Just realized the post I wrote yesterday is titled Day 3 – it was actually Day 4…I am more into this than I thought!!
Today was an easy day. I had no cravings or desire to drink. I went to the gym and felt great in the workout, typically monday workouts are rough from binging over the weekend. It felt good to sail through the workout and not feel like dying! Or making promises to my body that I wouldn’t over do it ever again if I could just get through the workout.
Ive been counting macros on and off for a few months. I have started tracking again. I am on day 3 and am doing well. I always screwed up before because I would factor in 1-2 drinks for the day but would never stick to that! I would always drink more than I intended too. I think tracking will give me something else to focus on right now.

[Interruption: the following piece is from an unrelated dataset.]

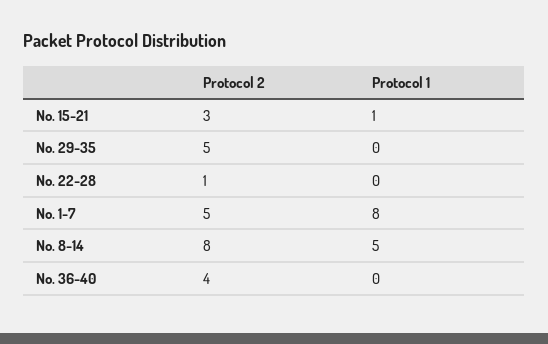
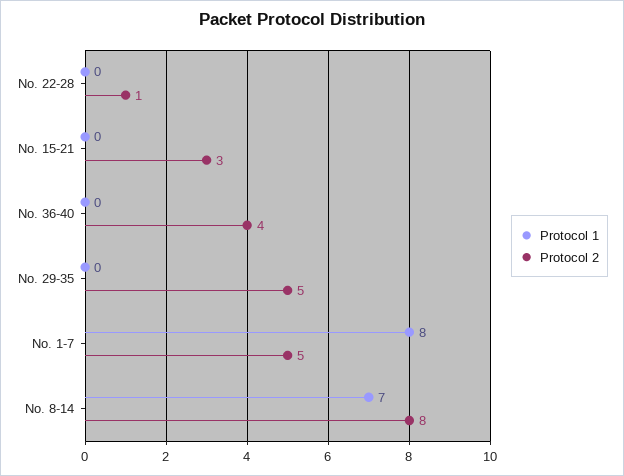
Protocol 1, No. 15-21: 1 -> 0
Protocol 1, No. 8-14: 5 -> 7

I am trying to fill my life with more happy, fun things so I don’t feel deprived or bored. I think I drank a lot when I was bored or lonely. Boredom I can combat but loneliness is something that I am going to have to learn to deal with. I’m not very good with feelings! I was in a 10 year relationship where feelings were thought of as a weakness, so I spent a lot of time hiding my feelings and trying to stuff them down or use alcohol to not feel anything. Looking back that should have been a sign the relationship wasn’t healthy but I was naive. And in love. Love makes you deal with weird shit.
I hope I have more easy days like today! I’m going to meditate and then finish reading Big Magic by Elizabeth GIlbert. Peace!